### Work to complete
[1] Answer these questions from the passage on daily prayer, marking your answers (a), (b), (c):
(a) What is read that is new on some days?
(b) Which prayer did the speaker's mother have the speaker and the speaker's sister say every night before sleep?
(c) In the last paragraph, what word is given for the intention or mind-set in prayer?
[2] Decide whether each statement agrees with the passage on daily prayer, and support each yes or no with the deciding words quoted from it:
(a) The speaker still believes the words of the prayers.
(b) The Kaddish is said over and over during services.
(c) The last paragraph holds that the words of the liturgy differ greatly from day to day.
[3] Please carry the passage on daily prayer forward, picking up after its last sentence.

Do you know what I mean? They never do a new episode. Every day, the same words, same songs in the same order, stretching back hundreds of years. They read a new part of the Bible, part of the Torah some days. So there’s that, but all the rest is basically exactly the same every day.
And everybody is singing and chanting… And I really was struck at how many of [the prayers] — the Amidah, the Ashrei– are about praising God at length. That’s what the words mean. Even the Kaddish, which you say over and over during services.
יתגדל ויתקדש שמיה רבא
… “May His great name be exalted and sanctified. Blessed and praised, glorified and exalted, extolled and honored, adored and lauded be the name of the Holy One.” That is what they have you say when your mom dies. Comforting, huh? It’s basically God is great over and over, building up to this beautiful line, really beautiful, that’s basically God is so great. It’s beyond the power of any prayer, or word, or song, or praise. It’s beyond the power of language to capture it…
But weirdly, even… without believing any of the words, I do find it’s a comfort to say the prayer. It’s just– it’s familiar. It’s familiar as the nursery rhymes my mom sang to me as a kid, as the Shema, the prayer that she had me and my sister say every night before we went to sleep. It’s comforting.
Despite the fact that it’s in another language and part of a doctrine I don’t believe anymore, just the fact of it handed to me by my parents and to them by their parents– Frida, and Lou, and Melvin, and Molly– and their parents before them– David, and Elizabeth, and Isidore, and people whose names I don’t even know– and before them, their parents for hundreds, and hundreds, and hundreds of years and standing in synagogue that day, standing and saying these words in unison with other mourners, it was comforting.
I know that Ira Glass thinks like a radio producer rather than a shul-going Jew, but it’s neither fair nor accurate to say that it’s a rerun every day. Yes, the words may be similar from day to day, and with the appropriate seasonal changes for holidays and so forth, but what makes tefillah / prayer interesting is that every day, month, and year, we are different. What changes is the kavvanah, the intention, the mind-set, what’s on your plate. We change, we grow, we celebrate and we mourn, and our traditions are there as a framework to support us. The liturgy may be set, but as we change, the words of our tradition continue to reveal new things to us – about ourselves, about our community, about life.

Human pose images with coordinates
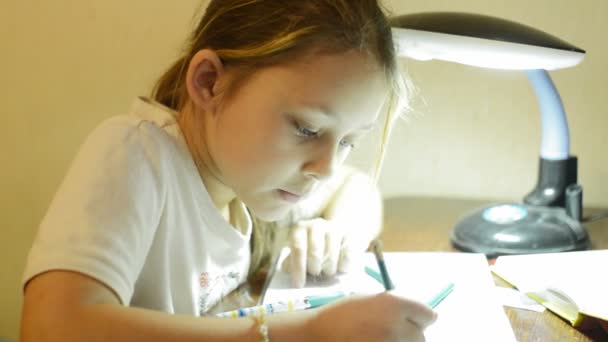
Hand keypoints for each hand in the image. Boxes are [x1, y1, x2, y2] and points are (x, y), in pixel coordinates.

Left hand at [282, 217, 370, 287]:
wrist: (332, 230)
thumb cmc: (311, 246)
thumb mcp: (298, 251)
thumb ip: (291, 262)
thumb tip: (289, 273)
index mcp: (299, 229)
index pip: (298, 249)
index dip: (298, 268)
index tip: (299, 285)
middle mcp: (316, 225)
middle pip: (315, 253)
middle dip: (314, 269)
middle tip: (315, 275)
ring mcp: (333, 228)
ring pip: (331, 256)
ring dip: (328, 270)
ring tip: (326, 271)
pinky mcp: (348, 234)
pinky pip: (347, 255)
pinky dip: (343, 266)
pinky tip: (340, 268)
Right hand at [307, 292, 436, 341]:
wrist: (318, 334)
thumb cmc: (342, 314)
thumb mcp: (369, 300)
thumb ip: (394, 306)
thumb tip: (414, 316)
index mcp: (394, 304)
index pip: (428, 315)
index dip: (419, 318)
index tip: (410, 321)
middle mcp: (397, 325)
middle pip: (421, 337)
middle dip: (409, 335)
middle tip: (389, 333)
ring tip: (378, 339)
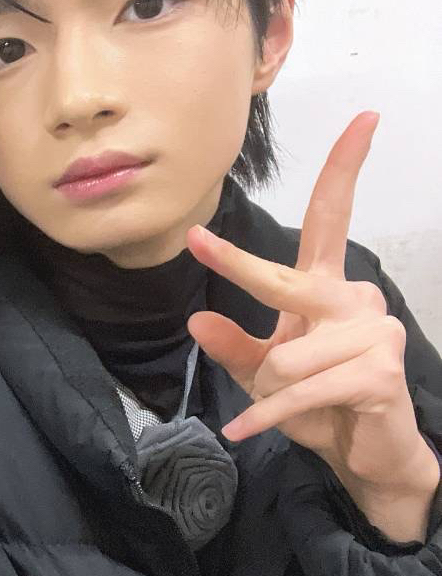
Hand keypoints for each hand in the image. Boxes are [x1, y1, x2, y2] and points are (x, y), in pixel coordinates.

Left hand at [187, 112, 439, 541]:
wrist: (366, 457)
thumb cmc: (319, 405)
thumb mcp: (264, 375)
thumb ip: (233, 347)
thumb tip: (197, 322)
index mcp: (329, 289)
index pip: (333, 218)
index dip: (344, 168)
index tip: (364, 118)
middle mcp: (356, 301)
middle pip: (285, 279)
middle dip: (237, 266)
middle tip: (197, 241)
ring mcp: (374, 335)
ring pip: (283, 357)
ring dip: (268, 392)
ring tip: (286, 407)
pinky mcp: (379, 373)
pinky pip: (298, 392)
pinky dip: (265, 416)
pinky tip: (245, 431)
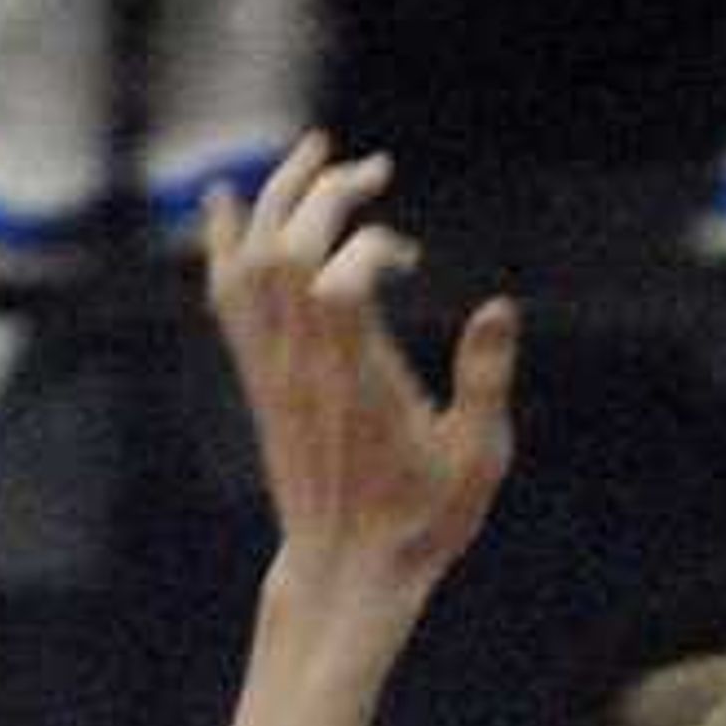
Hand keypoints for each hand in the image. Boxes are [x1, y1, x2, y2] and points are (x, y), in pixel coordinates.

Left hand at [205, 136, 519, 613]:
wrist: (347, 570)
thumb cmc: (423, 520)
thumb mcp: (478, 458)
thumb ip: (486, 380)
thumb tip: (501, 307)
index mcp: (360, 379)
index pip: (341, 277)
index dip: (374, 243)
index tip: (412, 258)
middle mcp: (305, 363)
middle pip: (290, 247)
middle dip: (328, 191)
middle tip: (373, 168)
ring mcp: (273, 368)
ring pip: (252, 258)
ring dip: (277, 196)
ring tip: (312, 155)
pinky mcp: (258, 376)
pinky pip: (226, 293)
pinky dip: (224, 238)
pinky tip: (229, 201)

### Results by task
[1]
(a) A new part of the Bible, and part of the Torah on some days.
(b) The Shema.
(c) Kavvanah.

[2]
(a) No: "without believing any of the words"
(b) Yes: "Even the Kaddish, which you say over and over during services."
(c) No: "Yes, the words may be similar from day to day"

[3]
Regardless, Mr. Glass gets it: our tradition brings us comfort and strength and resilience, even if you do not entirely buy into it. Or, as the modern Jewish philosopher Franz Rosenzweig would have put it, even if you do not buy into it yet.
Many of us gathered on a Saturday night two and a half weeks ago for the first recitation of Selihot, traditional prayers in which we ask for forgiveness in preparation for this day. At that time, I read a commentary that appears on the pages of your mahzor, p. 298 in the margin if you would like to see it. It comes from Rabbi Rob Scheinberg, a very good friend of mine, whom I have known since my first summer at Camp Ramah in New England in 1980. (Some of you may know that Rabbi Scheinberg was among a handful of rabbis who came to Pittsburgh to help out New Light Congregation in the months after the shooting. Rob was also among the founders of Pizmon, the Jewish a capella group from Columbia University that performed here at Beth Shalom last November.)
Rabbi Scheinberg’s commentary refers to the line that we say every time we put the Torah away. It is the next to last verse in Eikhah (5:21), the book of Lamentations, which we read on Tish’ah Be’Av, the day on which we commemorate all the destructions in Jewish history:
הֲשִׁיבֵנוּ ה’ אֵלֶיךָ וְנָשׁוּבָה, חַדֵּשׁ יָמֵינוּ כְּקֶדֶם
Hashiveinu Adonai elekha venashuvah; hadesh yameinu kekedem.
Return us to You, O God, and we shall surely return; renew our days as of old.
It is the only hopeful note in the entire book of Eikhah, which is a litany of the destruction of Jerusalem and Israel wrought by the Babylonians 2600 years ago. A midrash (Eikhah Rabba) interprets this verse as referring back to Adam haQadmon, the first humans, following their exile from Gan Eden, the Garden of Eden. Rabbi Scheinberg explains the midrash as follows:
“It means, ‘Renew our lives, as you renewed our lives after we were exiled from the Garden of Eden.’ Hadesh yameinu kekedem is then not a plea for restoration of a formerly perfect condition, but rather it is a plea for resilience, a plea for the ability to renew ourselves after future crises and dislocations, just as our lives have been renewed before.
In other words, the verse is not about requesting to take us back to Eden. It is, rather, about pleading for the capacity to recover quickly from dire circumstances. As Elie Wiesel said, “God gave Adam a secret – and that secret was not how to begin, but how to begin again.”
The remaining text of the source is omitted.